Que le sang coule




Un hurlement s'échappa des lèvres ensanglantées. Du sang. De grosses gouttes rouges carmin s'écrasèrent au sol. Une quinte de toux les avait propulsé au sol à la vitesse de l'éclair. L'homme souffrait. Il aurait aimé qu'on mette fin à son supplice, qu'on l'achève ou qu'on le sauve. Dans sa tête il avait prié Dieu de lui venir en aide. Il regarda le monstre qui s'acharnait à lui transpercer le corps avec des bouts de métal brillant comme l'argent. Ce monstre qui regardait le sang comme si c'était la chose la plus précieuse au monde, cet homme au visage n'exprimant que le sadisme qui de son doigt fin et froid récupéra une goutte de sang et le lécha. L'homme ou la victime, qu'importe, ça revenait au même, leva les yeux vers ce jeune homme au visage parfait, dénué de toute expression, qui le regardait comme s'il était une poussière sur le bout de sa chaussure vernie. Dans son regard lassé et meurtris, il y avait toute la misère du monde. Mais le jeune homme au visage parfait, à l'allure élégante, n'eut aucune pitié pour lui. Il détourna le regard lorsque l'homme hurla:

– Pitié, sauvez moi!


Le spectacle le plus triste au monde dura des heures. Les hurlements s'étaient muées en des sanglots, jusqu'à ce qu'il n'ai même plus la force d'émettre le moindre son. L'homme vomit, le sang se mêlait à la bile. Son tortionnaire fit durer le plaisir jusqu'au bout. Lorsque sa victime tomba en avant pour ne plus jamais se relever, il eut un air triste et embêter comme un enfant qui a cassé son jouet.

Le jeune homme qui avait contemplé toute la scène sans dire un mot, sans esquisser un geste pour sauver l'homme, sorti son étui à cigarette.

– Quel dommage qu'ils soient si fragiles ! fit le tortionnaire avec un sourire glaçant tant il y avait du sadisme dedans.

Le jeune homme haussa les épaules.

– Ce n'est qu'un mortel, fit-il sans aucune émotions dans sa voix. Son ton monocorde était sans doute plus effrayant encore que le sadisme de son aîné.

– Valentin, ce que tu peux manquer d'imagination parfois.

Le jeune homme regarda le tortionnaire dans les yeux. Il n'y avait nul reproche dans son regard, juste de la lassitude, comme s'il avait déjà vécu cette scène sans y prendre aucun plaisir ni aucune peine.

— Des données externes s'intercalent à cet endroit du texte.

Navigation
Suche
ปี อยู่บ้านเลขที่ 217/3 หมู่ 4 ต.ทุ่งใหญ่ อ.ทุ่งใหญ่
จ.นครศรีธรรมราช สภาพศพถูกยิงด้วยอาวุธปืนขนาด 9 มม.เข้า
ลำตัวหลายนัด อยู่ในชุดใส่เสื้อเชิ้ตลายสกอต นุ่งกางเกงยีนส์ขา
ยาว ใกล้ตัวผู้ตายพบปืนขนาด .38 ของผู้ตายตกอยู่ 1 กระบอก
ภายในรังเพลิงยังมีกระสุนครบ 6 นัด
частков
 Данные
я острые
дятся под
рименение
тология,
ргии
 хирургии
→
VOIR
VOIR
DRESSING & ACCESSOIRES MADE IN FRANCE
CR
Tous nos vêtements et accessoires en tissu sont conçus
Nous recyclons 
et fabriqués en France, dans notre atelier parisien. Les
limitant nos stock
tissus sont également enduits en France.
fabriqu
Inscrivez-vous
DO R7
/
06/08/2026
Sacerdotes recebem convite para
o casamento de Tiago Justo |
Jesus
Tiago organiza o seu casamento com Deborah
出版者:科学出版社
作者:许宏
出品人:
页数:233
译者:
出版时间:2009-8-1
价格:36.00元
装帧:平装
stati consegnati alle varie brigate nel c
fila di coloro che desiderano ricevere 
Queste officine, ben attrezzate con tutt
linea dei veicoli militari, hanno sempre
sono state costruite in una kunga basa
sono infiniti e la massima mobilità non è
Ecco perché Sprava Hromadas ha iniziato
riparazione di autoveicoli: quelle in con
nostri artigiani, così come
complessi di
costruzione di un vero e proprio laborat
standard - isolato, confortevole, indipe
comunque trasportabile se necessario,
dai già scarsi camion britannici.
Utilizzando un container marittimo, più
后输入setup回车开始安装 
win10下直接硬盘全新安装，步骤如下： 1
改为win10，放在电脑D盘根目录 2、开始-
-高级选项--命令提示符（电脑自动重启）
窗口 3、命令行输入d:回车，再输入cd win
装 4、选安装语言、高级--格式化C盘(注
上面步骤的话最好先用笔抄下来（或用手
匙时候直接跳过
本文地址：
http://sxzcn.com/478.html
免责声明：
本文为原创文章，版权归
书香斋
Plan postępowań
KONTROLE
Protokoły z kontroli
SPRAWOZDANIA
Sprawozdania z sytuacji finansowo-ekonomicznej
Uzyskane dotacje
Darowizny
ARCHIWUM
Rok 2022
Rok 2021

– Pardonne moi, Vassily, mais cela ne m'excite plus de te voir torturer un pauvre animal.

Le Vassily en question hausse les épaules et tend la main vers sa victime, caressant du bout de doigt ce visage qui n'a plus rien d'humain après qu'il lui eut arraché les yeux. Le jeune homme craque une allumette, allume sa cigarette et tourne les talons. La scène ne semble plus l'intéressé du tout.


Valentin s'enfonce dans la nuit noir. On est en 1988. Le monde au dehors semble devenir fou. Les Russes et les Américains se font la guerre depuis plus de vingt ans maintenant. Qui les empêchera de détruire le monde?

Pas ce jeune homme à l'allure distinguée mais au regard froid. Il n'est plus attaché au sort de l'humanité depuis qu'un vampire lui a donné son sang faisant de lui un être hors du commun. Il se moque bien de ce que deviendra ce monde depuis belle lurette. Si quelqu'un doit le sauver, ça ne sera pas lui. Et d'ailleurs il s'en moque parfaitement.

Les héros ça n'existe pas. Juste des bandes dessinées pour nourrir les fantasmes des hommes. Les véritables héros ne sont que des fictions. Dans la vie, il y a seulement des minables, des monstres et les autres, ceux qui font ce qu'ils peuvent pour survivre.

Lui se sent au-dessus de tout cela. Il n'a plus rien à combattre depuis longtemps. Même faire le mal ne lui fait plus rien, ne lui procure plus aucune joie. Il rentre l'air épuisé, mais c'est de la lassitude de ce monde plus que de la véritable fatigue. Même fumer ne lui procure plus aucune sensation. A partir de quel moment a-t-il perdu toute sensation, tout sentiment? Peut-être que cela avait commencé lorsqu'il avait accepté l'immortalité que lui proposait Vassily.

Le Prince vampire moscovite l'avait approché quand il n'était encore qu'un humain, qu'un nécromancien ignorant le potentiel de ses pouvoirs hérité d'un père gitan disparu avant même qu'il ne vienne au monde. Et il lui avait proposé un étrange pacte qui avait fait de lui une créature immortelle.